Microservices is a software development technique—a variant of the service-oriented architecture (SOA) architectural style that structures an application as a collection of loosely coupled services. In a microservices architecture, services are fine-grained and the protocols are lightweight. [Source: Wikipedia]

Basically, it is about moving to loosely coupled services and lightweight protocols for integration. Factually, this also includes lightweight APIs these services expose. Each microservice delivers specific, defined capabilities, which are then orchestrated.


When we look at the evolution of the IAM market, most applications have been architected more or less monolithic in the past. Most of them have some “macroservice” model built-in, with a couple of rather large functional components such as a workflow engine or an integration layer. Some vendors already have come a bit further in their journey towards microservices, but when looking at today’s on-premises solutions for IAM, for most vendors the journey towards microservices has just started, if at all.

Looking at IDaaS (Identity as a Service), the situation is different. Many (but not all) of the IDaaS solutions on the market have been architected from scratch following the microservices approach. However, in most cases, they do so internally, while still being exposed as a monolithic service to the customer.

The emerging trend – and, even more important, the growing demand of customers – now is for IAM being delivered as a set of microservices and via containers (which might contain multiple microservices or even a few legacy components not yet updated to the new model). Such an approach allows for more flexible deployments, customization, integration, and delivers the agility businesses are asking for today.

From a deployment point of view, such architecture gives business the option to decide where to run which of the services and, for example, support a hybrid deployment or a gradual shift from on-premises to private cloud and on to public cloud.

From a customization and integration perspective, orchestrating services via APIs with IAM services and other services such as IT Service Management is more straightforward than coding, and more flexible than just relying on customization. Lightweight APIs and standard protocols help.

Finally, a microservice-style IAM solution (and the containers its microservices reside in) can be deployed in a far more agile manner by adding services and orchestrations, instead of the “big bang” style rollout of rather complex toolsets we know today.

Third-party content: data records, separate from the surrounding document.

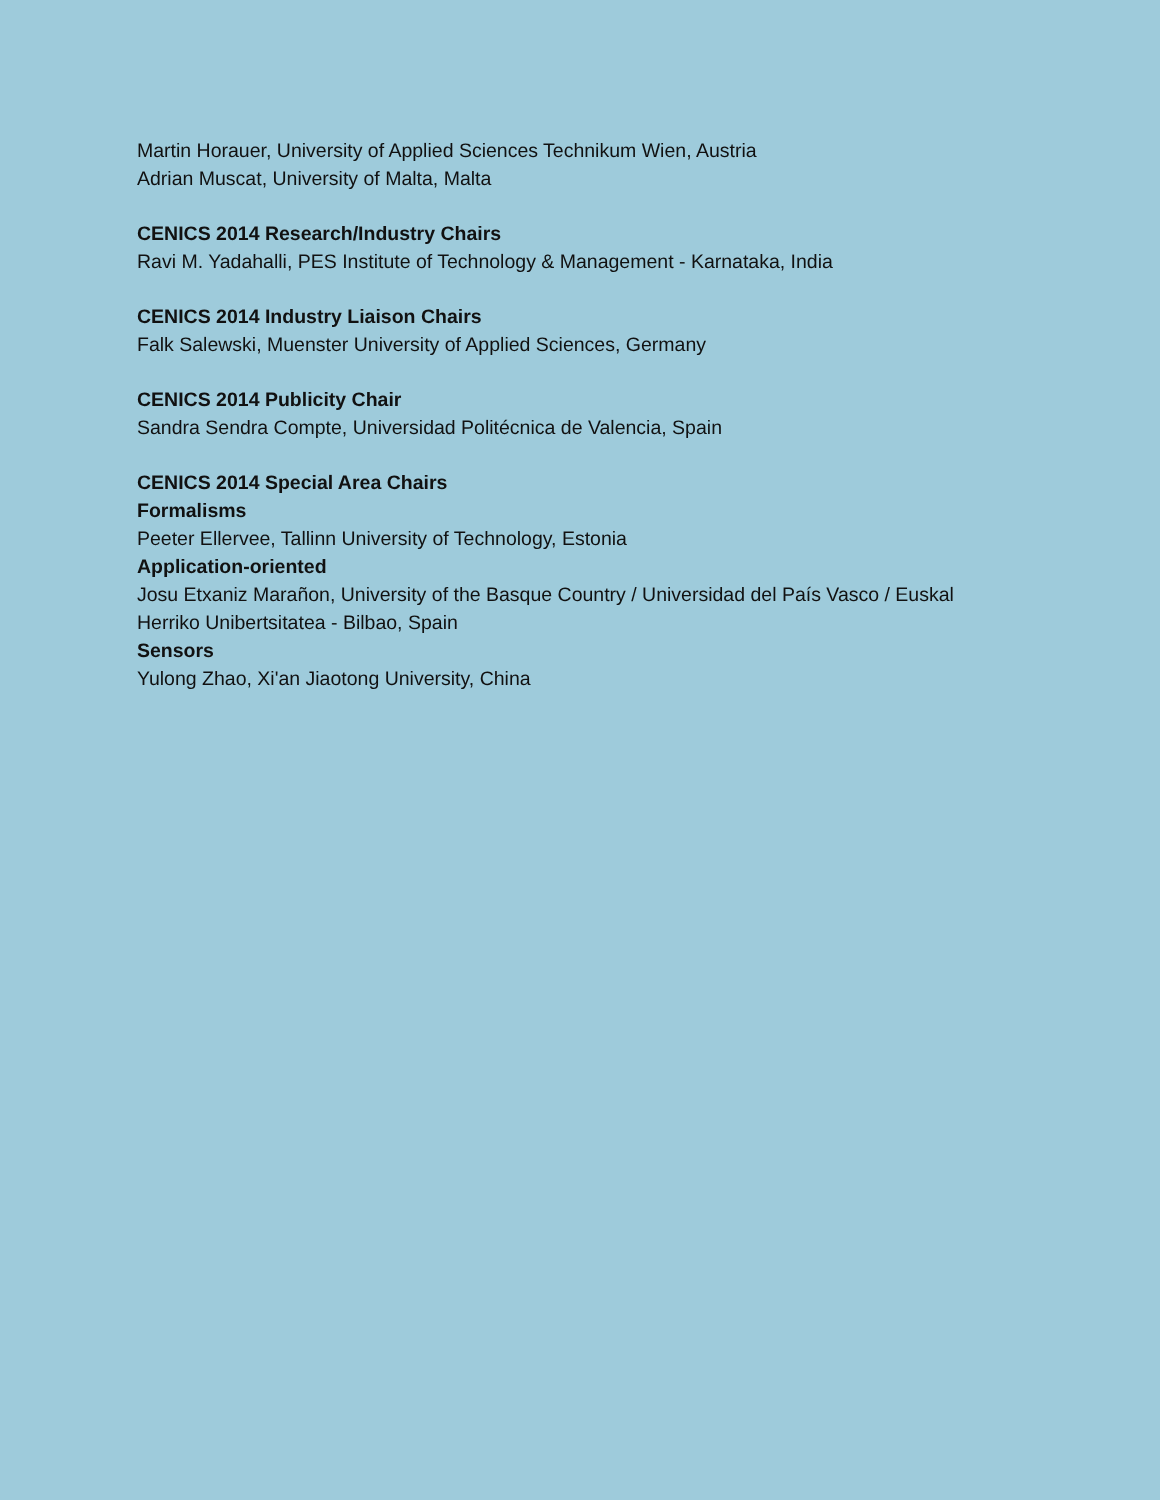Martin Horauer, University of Applied Sciences Technikum Wien, Austria
Adrian Muscat, University of Malta, Malta
CENICS 2014 Research/Industry Chairs
Ravi M. Yadahalli, PES Institute of Technology & Management - Karnataka, India
CENICS 2014 Industry Liaison Chairs
Falk Salewski, Muenster University of Applied Sciences, Germany
CENICS 2014 Publicity Chair
Sandra Sendra Compte, Universidad Politécnica de Valencia, Spain
CENICS 2014 Special Area Chairs
Formalisms
Peeter Ellervee, Tallinn University of Technology, Estonia
Application-oriented
Josu Etxaniz Marañon, University of the Basque Country / Universidad del País Vasco / Euskal
Herriko Unibertsitatea - Bilbao, Spain
Sensors
Yulong Zhao, Xi'an Jiaotong University, China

But as always, this comes at a price. Securing the microservices and their communication, particularly in hybrid environments, is an interesting challenge. Rolling out IAM in an agile approach, integrated with other services, requires strong skills in both IT and security architecture, as well as a new set of tools and automation capabilities. Mixing services of different vendors requires well-thought-out architectural approaches. But it is feasible.

Moving to a microservices approach for IAM provides a huge potential for both the customers and the vendors. For customers, it delivers flexibility and agility. They also can integrate services provided by different vendors in a much better way and they can align their IAM infrastructure with an IT service model much more efficiently.

For vendors, it allows supporting hybrid infrastructures with a single offering, instead of developing or maintaining both an on-premises product and an IDaaS offering. But it also raises many questions, starting with the one on the future licensing or subscription models for microservices – particularly if customers only want some, not all services.

There is little doubt that the shift to microservices architectures in IAM will significantly affect the style of IAM offerings provided by vendors, as it will affect the way IAM projects are done.